Task to complete >> Set down nothing but the lines from the one containing "9: (218, 919)" to the final line of the material, exactly as written, and drop the pictures.

Supplied material >>
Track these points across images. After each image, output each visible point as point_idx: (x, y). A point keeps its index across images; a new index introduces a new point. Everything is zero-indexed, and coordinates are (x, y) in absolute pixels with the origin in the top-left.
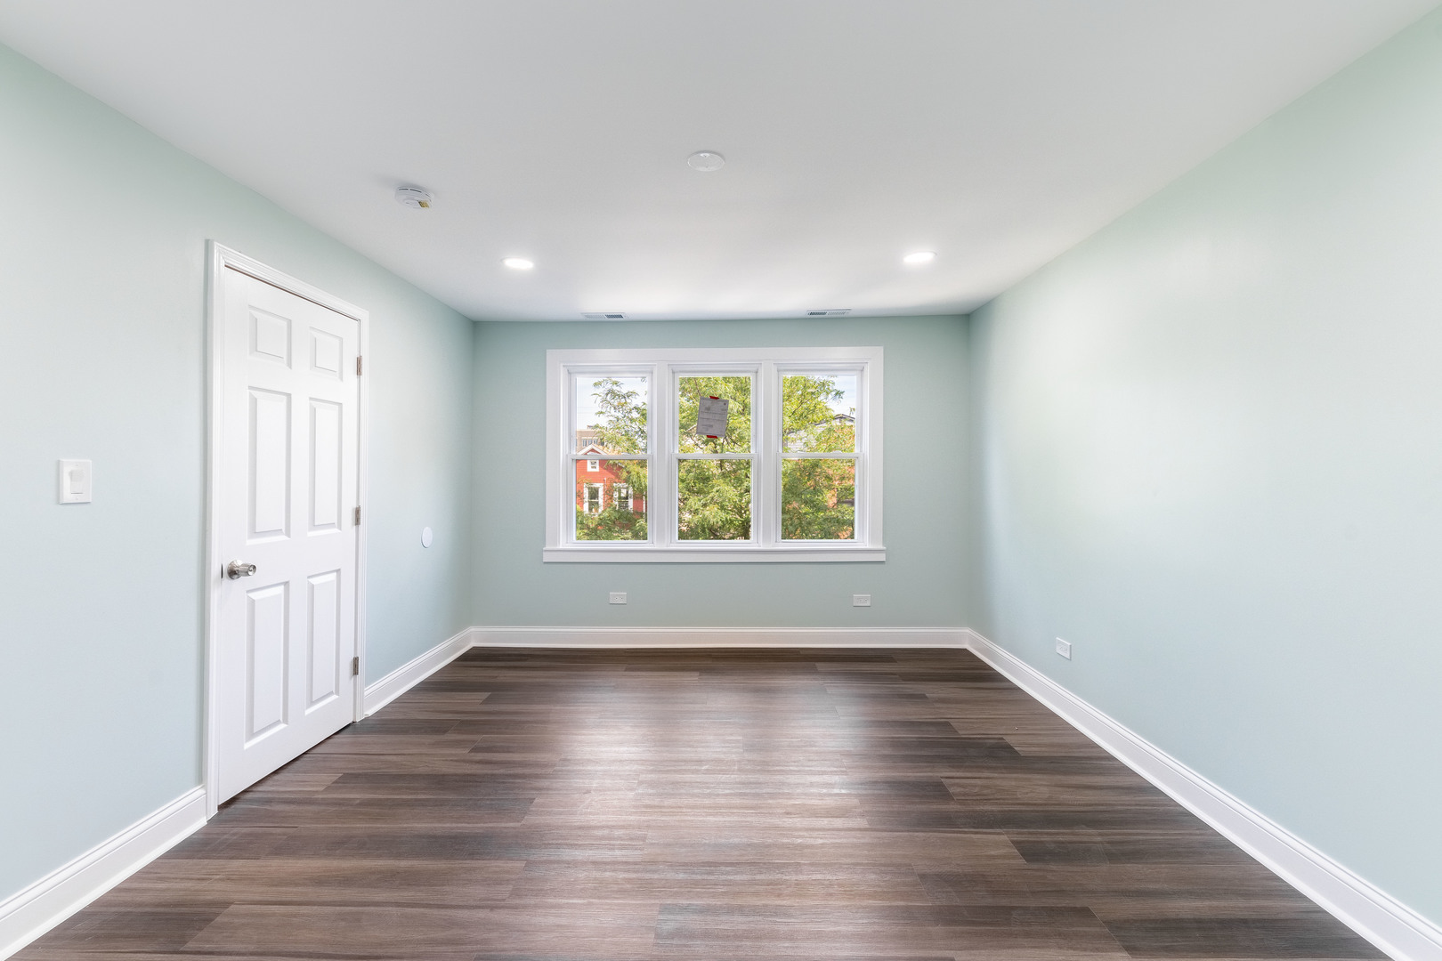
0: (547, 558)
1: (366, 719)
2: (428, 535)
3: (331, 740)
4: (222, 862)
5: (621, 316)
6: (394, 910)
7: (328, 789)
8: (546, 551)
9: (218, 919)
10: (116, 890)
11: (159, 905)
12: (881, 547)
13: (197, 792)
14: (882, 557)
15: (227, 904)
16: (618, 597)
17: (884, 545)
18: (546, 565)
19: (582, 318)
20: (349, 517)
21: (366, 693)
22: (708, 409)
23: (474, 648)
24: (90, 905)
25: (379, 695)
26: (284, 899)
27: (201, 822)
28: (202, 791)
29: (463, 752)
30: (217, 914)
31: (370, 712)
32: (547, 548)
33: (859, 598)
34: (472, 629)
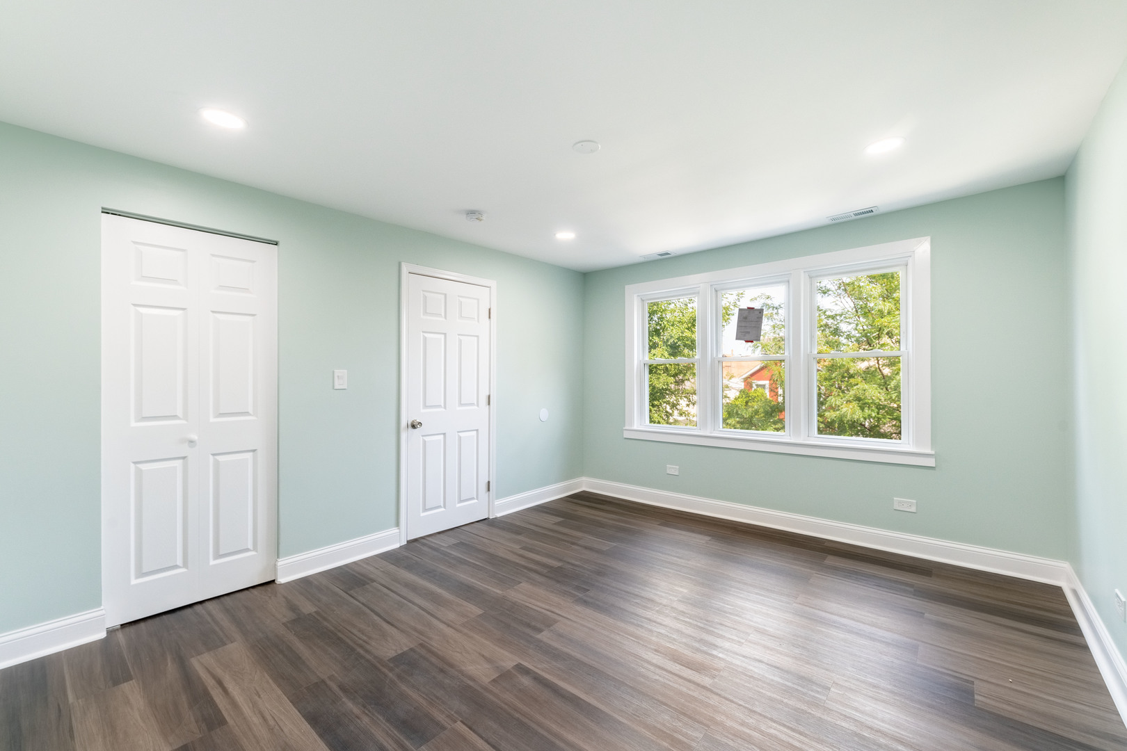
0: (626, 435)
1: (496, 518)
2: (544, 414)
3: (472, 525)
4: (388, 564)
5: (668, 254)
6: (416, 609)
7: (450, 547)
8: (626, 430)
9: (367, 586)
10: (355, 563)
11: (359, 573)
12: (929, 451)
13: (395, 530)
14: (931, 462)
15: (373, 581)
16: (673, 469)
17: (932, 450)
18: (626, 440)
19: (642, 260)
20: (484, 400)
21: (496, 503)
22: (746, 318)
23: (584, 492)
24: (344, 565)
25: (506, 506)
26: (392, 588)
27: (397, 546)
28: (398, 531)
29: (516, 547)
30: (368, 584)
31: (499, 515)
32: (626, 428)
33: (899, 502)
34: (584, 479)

Answer area >>
9: (218, 919)
10: (116, 890)
11: (159, 905)
12: (881, 547)
13: (197, 792)
14: (882, 557)
15: (227, 904)
16: (618, 597)
17: (884, 545)
18: (546, 565)
19: (582, 318)
20: (349, 517)
21: (366, 693)
22: (708, 409)
23: (474, 648)
24: (90, 905)
25: (379, 695)
26: (284, 899)
27: (201, 822)
28: (202, 791)
29: (463, 752)
30: (217, 914)
31: (370, 712)
32: (547, 548)
33: (859, 598)
34: (472, 629)
0: (626, 435)
1: (496, 518)
2: (544, 414)
3: (472, 525)
4: (388, 564)
5: (668, 254)
6: (416, 609)
7: (450, 547)
8: (626, 430)
9: (367, 586)
10: (355, 563)
11: (359, 573)
12: (929, 451)
13: (395, 530)
14: (931, 462)
15: (373, 581)
16: (673, 469)
17: (932, 450)
18: (626, 440)
19: (642, 260)
20: (484, 400)
21: (496, 503)
22: (746, 318)
23: (584, 492)
24: (344, 565)
25: (506, 506)
26: (392, 588)
27: (397, 546)
28: (398, 531)
29: (516, 547)
30: (368, 584)
31: (499, 515)
32: (626, 428)
33: (899, 502)
34: (584, 479)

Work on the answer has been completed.